Catalysts are indispensable for the production of fuels, polymers, and drugs. Many catalysts are made by depositing precious metals — platinum, palladium, rhodium, etc. — on a carrier material, such as activated carbon. Recent research, however, has revealed that up to 98% of the precious metal in such catalysts can become trapped in the micropores of the carbon carrier, rendering the metal inaccessible to the reactants and virtually useless for catalysis.

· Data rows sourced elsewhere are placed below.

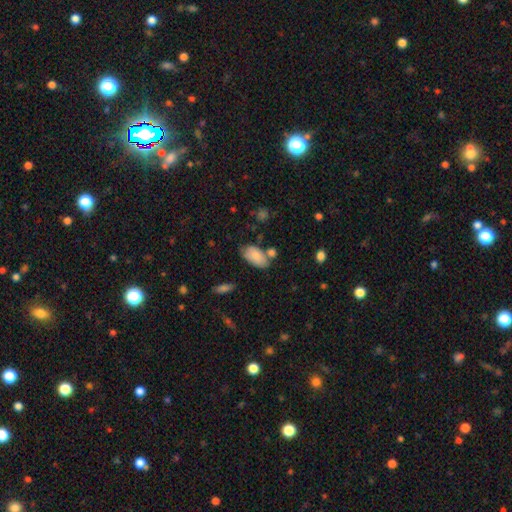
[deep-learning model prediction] Morphology: type=smooth (80%); roundness=in between (94%); merging=none (57%).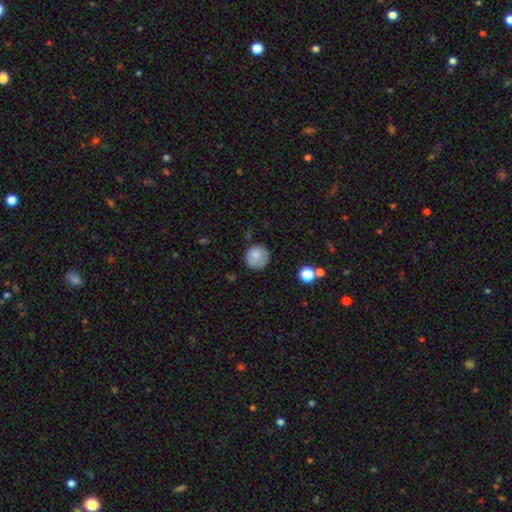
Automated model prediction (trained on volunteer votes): Overall: smooth (81%). How rounded: round (90%). Merging: none (74%).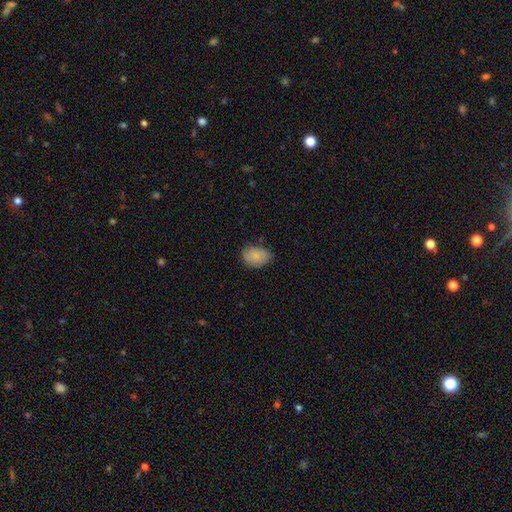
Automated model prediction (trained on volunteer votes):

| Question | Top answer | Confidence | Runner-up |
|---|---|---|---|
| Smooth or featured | smooth | 80% | featured or disk (13%) |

So how can we make catalytic particles more effective and get rid of all the “dead” metal in them? The solution is to use alternative carbon materials as carriers that would have no micropores and yet would possess a large surface area and the capacity to hold precious metal atoms and nanoparticles in place. Such carbon materials are expensive and hard to make, though.

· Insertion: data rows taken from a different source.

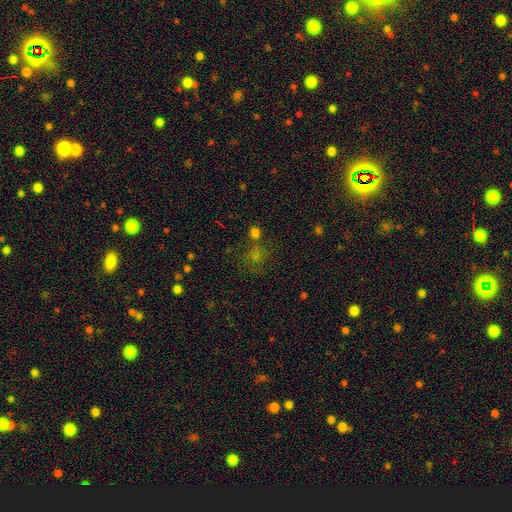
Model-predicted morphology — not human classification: Smooth or featured: smooth — 47% (star or artifact — 40%)
Merging: none — 61% (minor disturbance — 14%)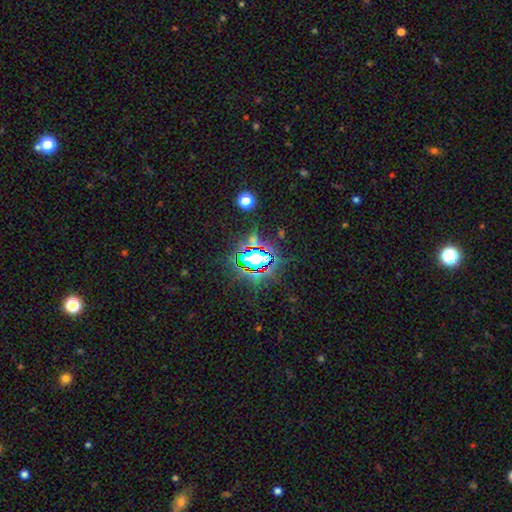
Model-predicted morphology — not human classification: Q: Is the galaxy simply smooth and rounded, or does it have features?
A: star or artifact — 78%.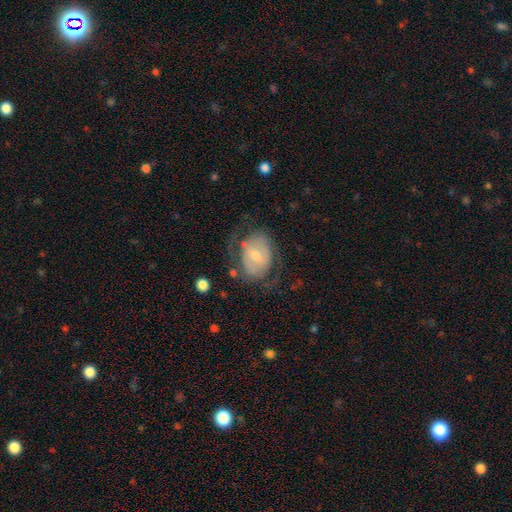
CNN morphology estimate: Q: Smooth or featured?
A: featured or disk (63%); runner-up: smooth (31%)
Q: Edge-on disk?
A: no (95%); runner-up: yes (5%)
Q: Bar?
A: weak (45%); runner-up: no (38%)
Q: Spiral arms?
A: yes (61%); runner-up: no (39%)
Q: Bulge size?
A: moderate (53%); runner-up: small (38%)
Q: Merging?
A: none (52%); runner-up: major disturbance (24%)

Skoltech researchers and their colleagues have come up with a new material composed of carbon and nitrogen, which has very few micropores harboring “dead” metal. By virtue of its high nitrogen content, the novel material is good at retaining the active metal atoms and nanoparticles on its surface. A palladium catalyst the team made based on the new carbon carrier proved very low in “dead” metal and exceedingly active in the industrially significant cross-coupling and hydrogenation reactions, essential for the production of drugs, pesticides, and monomers — key components for making plastics.
The introduction of the new catalyst would have an advantage beyond cutting the cost of synthesis for many industrial products. By virtue of its drastically lower overall palladium content, the catalyst will cause far less palladium contamination, which is particularly important for pharmaceutics, since that metal is toxic.

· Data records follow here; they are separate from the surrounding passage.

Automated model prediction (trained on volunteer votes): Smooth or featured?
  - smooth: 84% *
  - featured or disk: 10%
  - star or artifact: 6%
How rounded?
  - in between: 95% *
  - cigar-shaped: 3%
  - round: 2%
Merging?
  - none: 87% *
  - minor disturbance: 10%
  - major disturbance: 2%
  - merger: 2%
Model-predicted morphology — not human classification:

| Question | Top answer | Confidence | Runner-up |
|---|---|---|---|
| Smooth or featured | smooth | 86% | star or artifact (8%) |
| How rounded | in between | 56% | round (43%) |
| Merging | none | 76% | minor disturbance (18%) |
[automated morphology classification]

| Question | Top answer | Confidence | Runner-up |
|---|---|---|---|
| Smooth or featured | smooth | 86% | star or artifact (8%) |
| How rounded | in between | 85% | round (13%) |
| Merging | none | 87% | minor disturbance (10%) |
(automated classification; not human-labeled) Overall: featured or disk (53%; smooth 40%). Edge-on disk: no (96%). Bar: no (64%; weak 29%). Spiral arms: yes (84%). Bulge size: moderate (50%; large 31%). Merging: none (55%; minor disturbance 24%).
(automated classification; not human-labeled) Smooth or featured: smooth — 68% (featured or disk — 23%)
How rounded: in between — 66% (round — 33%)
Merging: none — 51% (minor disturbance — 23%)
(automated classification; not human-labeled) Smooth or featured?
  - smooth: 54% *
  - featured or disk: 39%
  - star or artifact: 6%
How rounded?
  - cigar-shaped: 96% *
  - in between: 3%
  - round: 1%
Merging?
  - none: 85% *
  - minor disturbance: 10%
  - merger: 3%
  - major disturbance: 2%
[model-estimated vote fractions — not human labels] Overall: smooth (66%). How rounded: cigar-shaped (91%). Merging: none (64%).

Intriguingly, the feedstock for making the unique carbon-based carrier material, which underlies the new catalyst, is organic waste matter called humins. This is a byproduct of plant biomass processing in the chemical industry, which has all the right properties and a sufficiently high content of carbon, enabling the researchers to develop a simple way for synthesizing their nitrogen-enriched carrier material. The resulting catalyst outperformed most previously known palladium-on-carbon catalysts manufactured from biomass processing waste in the reactions considered by the researchers.
The study was authored by researchers from Skoltech, Platov South-Russian State Polytechnic University, MISIS University, Zelinsky Institute of Organic Chemistry of RAS, and Boreskov Institute of Catalysis of UB RAS.